6 Tips for the Aspiring Journalist

Photo of Peter Capaldi and Jenna Coleman

View from the Front Row: Peter Capaldi and Jenna Coleman, Awesome Con. Credit: Pat Cuadros

I moved to Washington, DC, for a great career opportunity recently. Relocating inevitably meant joining other social groups, where I faced the usual inquiry: “What’s your line of work?”

I have a regular office job Monday to Friday. Outside of that time, I’m a freelance writer. I write film and television reviews, and interview actors, and recap festival events. Within the past couple of years, I’ve covered famous actors and directors like Kiefer Sutherland, Robert Carlyle, and Wil Wheaton. This month, I attended Awesome Con in DC, where one of the headliners was Peter Capaldi from the BBC hit series Doctor Who.

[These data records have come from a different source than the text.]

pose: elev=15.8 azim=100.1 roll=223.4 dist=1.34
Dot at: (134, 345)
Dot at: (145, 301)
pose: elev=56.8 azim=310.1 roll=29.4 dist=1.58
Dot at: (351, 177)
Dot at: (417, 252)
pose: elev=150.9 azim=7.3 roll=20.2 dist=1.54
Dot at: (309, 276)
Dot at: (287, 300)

Instead of resting on vacation, I’m all out with my voice recorder for interviews, my Nikon camera for photo ops, and a notebook to write ideas. Sometimes my older brother (COMM ’97) joins me on these adventures.

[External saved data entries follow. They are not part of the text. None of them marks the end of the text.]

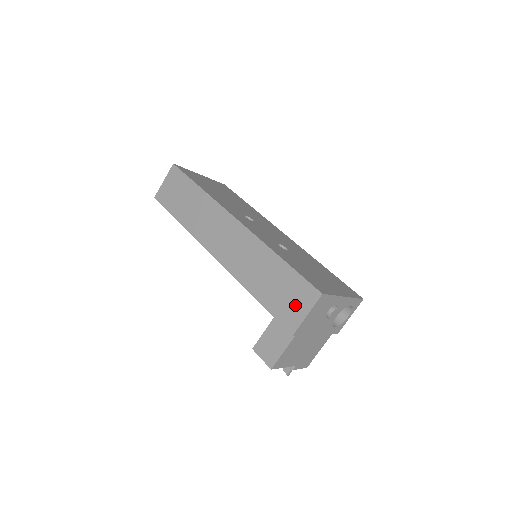
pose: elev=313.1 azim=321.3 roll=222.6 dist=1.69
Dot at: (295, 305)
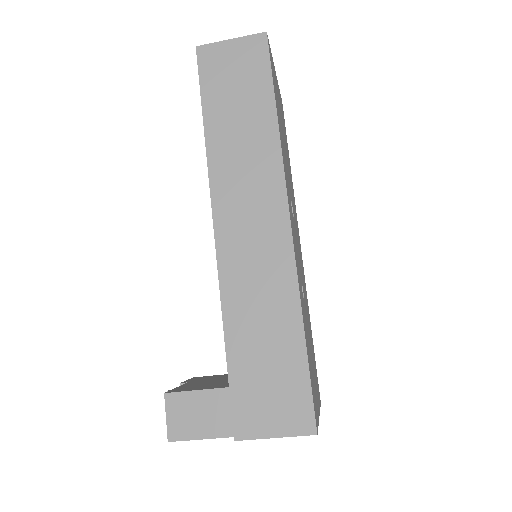
Dot at: (270, 410)
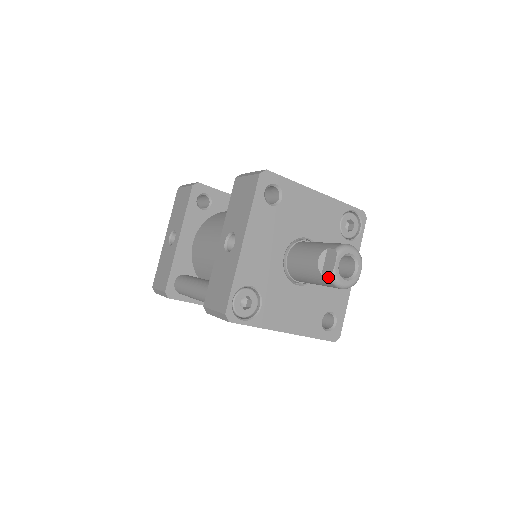
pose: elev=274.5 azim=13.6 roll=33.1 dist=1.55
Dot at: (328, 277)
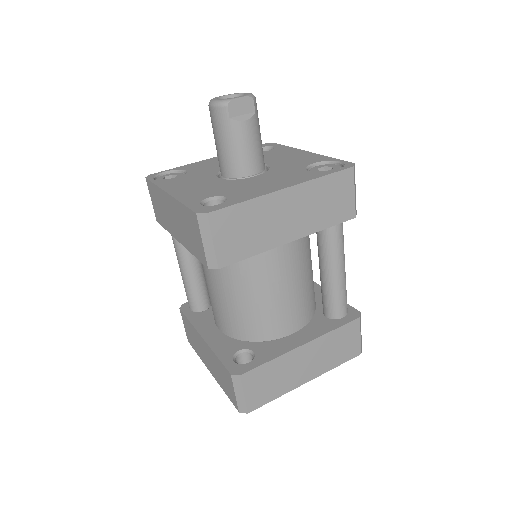
Dot at: occluded
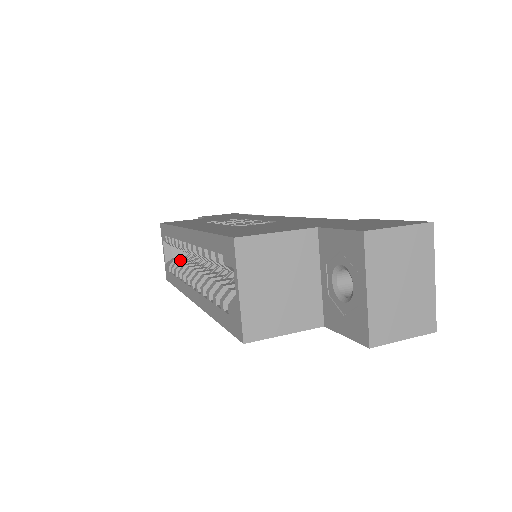
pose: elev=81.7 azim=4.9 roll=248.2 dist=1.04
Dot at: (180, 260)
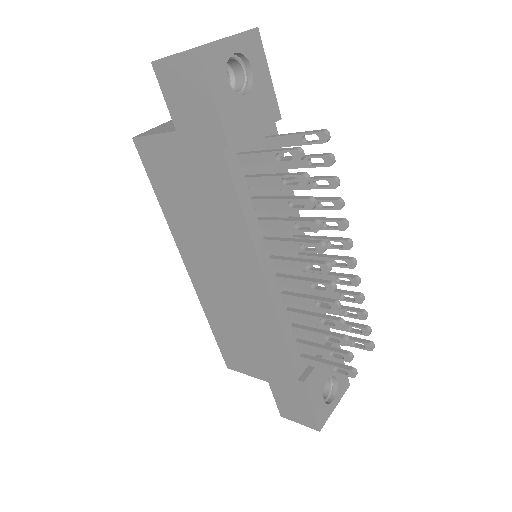
Dot at: occluded
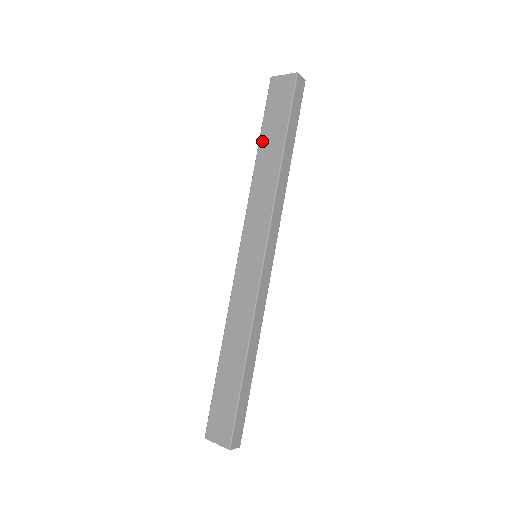
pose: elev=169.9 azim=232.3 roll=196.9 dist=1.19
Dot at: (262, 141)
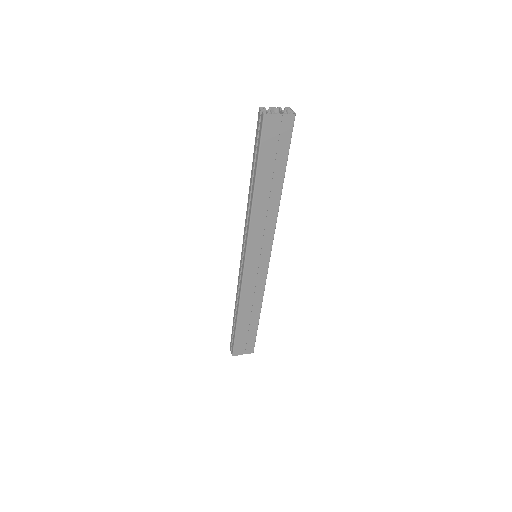
Dot at: (260, 178)
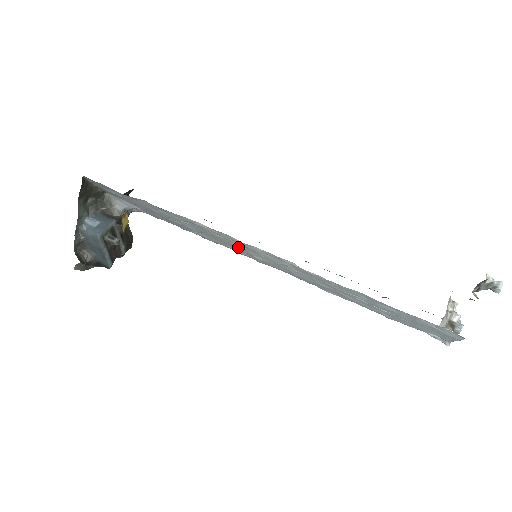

The most common reaction that I receive is, “How do you get into that?” That’s a good question. I’ve gotten the sense that people feel uncertain about branching out into new hobbies or skills. Here’s a list of quick tips if you are an aspiring journalist, which apply no matter what fits your topic of interest.

Photo of Pat Cuadros and Kevin Tan

Pat Cuadros and Johnny Alonso, Awesome Con. Credit: Pat Cuadros and Kevin Tan.

Start Small

You can’t expect to take on Cannes as your first assignment. Instead, attend local events and post those articles to your own blog. WordPress has many templates that you can select from for your site and it’s free. Get a couple of polished posts up and promote yourself on your social media. Then you’re in a good position to submit press pass requests for that local music concert or book talk.

Expect Rejections, A Lot of Them

Don’t take the rejections personally.  Keep scouring the events pages and contacting the media relations teams. It only takes one person to notice your talent and give you that chance you deserve. Cultivate those connections and build your network.

Freelancing

There are many websites for writers. They have their respective audiences, so pick one that aligns closely with your tastes. Write to the senior editors and ask for career development advice. Don’t forget to include writing samples. That portfolio, even if it’s not flashy like their site, is enough to let the editor see if you’re a good fit. It’s usually better to be a regular contributor to a site, because you can list their metrics (hits per month, Twitter audience, awards) in your explanations to event coordinators as to why you deserve one of those exclusive press passes. If your articles are regularly top picks, be sure to mention that, too!

Be Proactive

Kiefer Sutherland and Pat Cuadros

Prepping for an interview with Kiefer Sutherland. Credit: Tony Cuadros.

Don’t wait for an editor to give you a story lead. Stay on top of your research and propose your own ideas. If you see other journalists at events, ask them for advice or just watch what they’re doing. The same applies if you do your own photography. Photos are a nice touch for any article. Seasoned photographers and writers know the logistics and formats of events, which keeps you on alert to act when the honored speaker arrives.

Keep Costs Down

As far as equipment like cameras and voice recorders, you don’t have to buy the high end stuff. If you eventually get a full-time job in media, your employer may provide and maintain that equipment for you. Black Friday deals offer great discounts on cameras and other tools. Use free editing software such as GIMP, which enable you to adjust your photos at a quality comparable to Adobe Photoshop.

My advice above about networking really comes into play here. At Awesome Con, I borrowed a video camera from actors Johnny Alonso and Kevin Tan, who were also doing interviews. We filmed a segment together and then I headed off with my lightweight Nikon. Not only is equipment expensive, but If you’re small like me, it’s easier not to have to carry those heavy items all day! The media industry has an aura of extreme competition, but it doesn’t have to be that way for you. Exercising integrity, teamwork, and common courtesy always comprise the best strategy.

Find Your Sense of Fulfillment

When I began my small personal blog in 2013, I covered the Virginia Film Festival in Charlottesville. I never imagined that I’d move beyond Charlottesville and speak with Jack Bauer himself, share a laugh with Once Upon a Time’s Rumplestiltskin, or meet the Twelfth Doctor. Blogging is still a source of joy for me, regardless of whether I make a career change into media. I hope you come to enjoy it as well.